A medalha de um outro mérito

A medalha de um outro mérito

Raízes de futuro / 8 – A instrução de todos e para todos foi pensada e desejada para reduzir as distâncias. 

Luigino Bruni

Original italiano publicado em Avvenire em 23/10/2022

O livro Coração é uma reflexão sobre a escola e sobre o trabalho e entrega-nos palavras improváveis e maravilhosas sobre o que uma e outro ainda são hoje, nos olhos das crianças e na vida dos adultos.

De Amicis é capaz de nos oferecer uma frase que é o gotejar de um mar de sabedoria: « Os pobres apreciam as esmolas dos garotos porque não os humilham e porque os garotos, que têm necessidade de toda a gente, se parecem com eles». 

O livro Coração é um livro sobre a escola e, portanto, não é um livro sobre o mérito. A escola, toda a escola, jamais foi fundada sobre o mérito. Se a olharmos de longe e superficialmente, vemos as notas, algumas reprovações e pensamos que a escola se assemelha às empresas: as notas, como os salários, o aproveitamento escolar como a progressão na carreira. Mas esta é a uma visão das escolas (e das empresas) demasiado distante e, por isso, errada. A ideologia meritocrática que está a procurar, com sucesso, ocupar também a escola, baseia-se no dogma de que os talentos são méritos e, portanto, quem tem mais talento deve ser mais premiado. Mas todos sabemos que este dogma é uma fraude ou, pelo menos, uma ilusão, para a sociedade e ainda mais para a escola. Porque os talentos são dons e os nossos desempenhos na vida dependem dos talentos-dons recebidos, muito pouco dos méritos (porque também a minha capacidade de empenho é dom). Qual é o mérito de ter nascido inteligente, rico, e até mesmo bom? Por essa razão, a escola se inspirou em valores não apenas diferentes dos da meritocracia, mas até opostos.
==========
Problema curto 1 ->
Conte quantas linhas das entradas contêm a palavra "keeps" e indique apenas esse número.

Dados de entrada ->
==========
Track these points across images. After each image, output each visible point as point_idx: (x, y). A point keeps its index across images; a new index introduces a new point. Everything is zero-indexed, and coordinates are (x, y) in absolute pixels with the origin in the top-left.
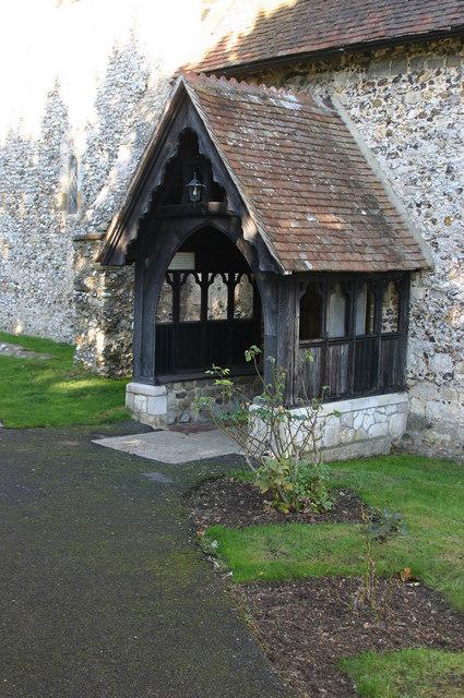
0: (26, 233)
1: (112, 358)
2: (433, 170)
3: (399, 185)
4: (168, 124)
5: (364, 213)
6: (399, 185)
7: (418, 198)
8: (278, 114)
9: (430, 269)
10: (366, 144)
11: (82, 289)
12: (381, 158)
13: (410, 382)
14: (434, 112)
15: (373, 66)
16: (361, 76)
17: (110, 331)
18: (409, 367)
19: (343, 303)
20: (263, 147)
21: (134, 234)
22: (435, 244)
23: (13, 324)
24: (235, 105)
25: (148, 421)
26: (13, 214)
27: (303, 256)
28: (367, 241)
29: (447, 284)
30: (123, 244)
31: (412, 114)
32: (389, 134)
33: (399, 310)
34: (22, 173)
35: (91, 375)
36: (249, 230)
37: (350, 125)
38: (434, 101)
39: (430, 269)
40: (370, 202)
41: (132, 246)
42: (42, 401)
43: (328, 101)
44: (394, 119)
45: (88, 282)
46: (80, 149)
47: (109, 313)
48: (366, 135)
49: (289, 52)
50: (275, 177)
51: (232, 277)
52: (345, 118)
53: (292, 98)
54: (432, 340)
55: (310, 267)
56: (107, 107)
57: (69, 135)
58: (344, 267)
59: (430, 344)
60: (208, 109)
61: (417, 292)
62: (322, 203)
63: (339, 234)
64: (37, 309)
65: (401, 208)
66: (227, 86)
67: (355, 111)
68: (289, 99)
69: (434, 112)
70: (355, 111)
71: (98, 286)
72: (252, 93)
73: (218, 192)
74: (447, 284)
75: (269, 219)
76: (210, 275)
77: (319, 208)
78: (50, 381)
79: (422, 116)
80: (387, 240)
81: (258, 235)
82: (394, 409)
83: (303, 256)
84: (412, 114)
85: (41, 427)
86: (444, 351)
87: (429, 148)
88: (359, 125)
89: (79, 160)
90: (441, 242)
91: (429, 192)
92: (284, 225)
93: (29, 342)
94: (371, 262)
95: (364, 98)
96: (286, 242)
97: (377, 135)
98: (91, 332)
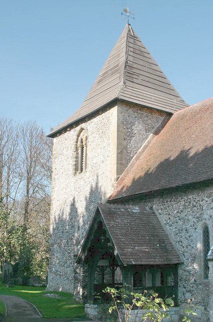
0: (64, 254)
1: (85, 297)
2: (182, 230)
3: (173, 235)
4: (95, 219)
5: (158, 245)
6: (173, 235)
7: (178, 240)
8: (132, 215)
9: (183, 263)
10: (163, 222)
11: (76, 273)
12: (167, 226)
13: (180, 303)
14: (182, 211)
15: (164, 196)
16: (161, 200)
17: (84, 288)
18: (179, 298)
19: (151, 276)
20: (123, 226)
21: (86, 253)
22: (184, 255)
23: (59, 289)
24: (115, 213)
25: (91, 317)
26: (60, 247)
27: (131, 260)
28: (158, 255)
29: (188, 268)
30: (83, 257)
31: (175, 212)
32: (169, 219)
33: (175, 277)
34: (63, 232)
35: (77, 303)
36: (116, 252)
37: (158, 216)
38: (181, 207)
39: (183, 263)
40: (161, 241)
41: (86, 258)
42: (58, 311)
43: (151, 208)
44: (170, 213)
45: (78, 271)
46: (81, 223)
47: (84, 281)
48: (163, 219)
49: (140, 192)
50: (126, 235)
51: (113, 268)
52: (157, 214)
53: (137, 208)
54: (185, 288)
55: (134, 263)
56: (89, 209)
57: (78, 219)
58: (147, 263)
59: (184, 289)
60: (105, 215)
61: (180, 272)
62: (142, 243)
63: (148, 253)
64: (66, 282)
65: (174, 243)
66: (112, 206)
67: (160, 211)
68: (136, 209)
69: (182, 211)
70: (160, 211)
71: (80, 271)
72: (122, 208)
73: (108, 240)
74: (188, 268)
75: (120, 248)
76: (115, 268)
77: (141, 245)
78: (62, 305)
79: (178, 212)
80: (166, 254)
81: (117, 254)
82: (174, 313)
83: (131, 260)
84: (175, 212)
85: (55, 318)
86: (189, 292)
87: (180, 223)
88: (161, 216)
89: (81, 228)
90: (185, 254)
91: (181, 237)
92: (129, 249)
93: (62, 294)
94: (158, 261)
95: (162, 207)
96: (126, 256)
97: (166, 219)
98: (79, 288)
==========
Problema curto 2 ->
Prossiga o texto sobre a escola e o mérito a partir da última frase apresentada.

Resposta esperada 1 ->
1

Resposta esperada 2 ->
A escola de todos e para todos foi pensada e desejada para reduzir as desigualdades sociais e naturais que a meritocracia, isto é, a ideologia do mérito, pelo contrário, aumenta. Todos os meninos e meninas vão e devem ir à escola, não apenas os merecedores. Todos devem ser colocados nas condições de poder florir e alcançar a sua excelência, não apenas os mais merecedores. Todos têm direito aos cuidados, estima, reconhecimento, admiração, dignidade mesmo que não tenham muitos méritos ou que tenham menos do que os outros. Além disso, a escola é um jardim maravilhoso com flores de talentos diferentes: «Precossi, dou-te a medalha. Ninguém é mais digno de a ostentar. Não a dou só à tua inteligência e ao teu querer; dou-a ao teu coração, dou-a à tua coragem, ao teu carácter valoroso e de bom filho. Não é verdade – acrescentou, dirigindo-se à turma – que ele a merece também por isso? Sim, sim, responderam todos a uma só voz». Precossi era filho de um ferreiro que bebia e que, de vez em quando, lhe batia. Mas também ele teve a sua medalha.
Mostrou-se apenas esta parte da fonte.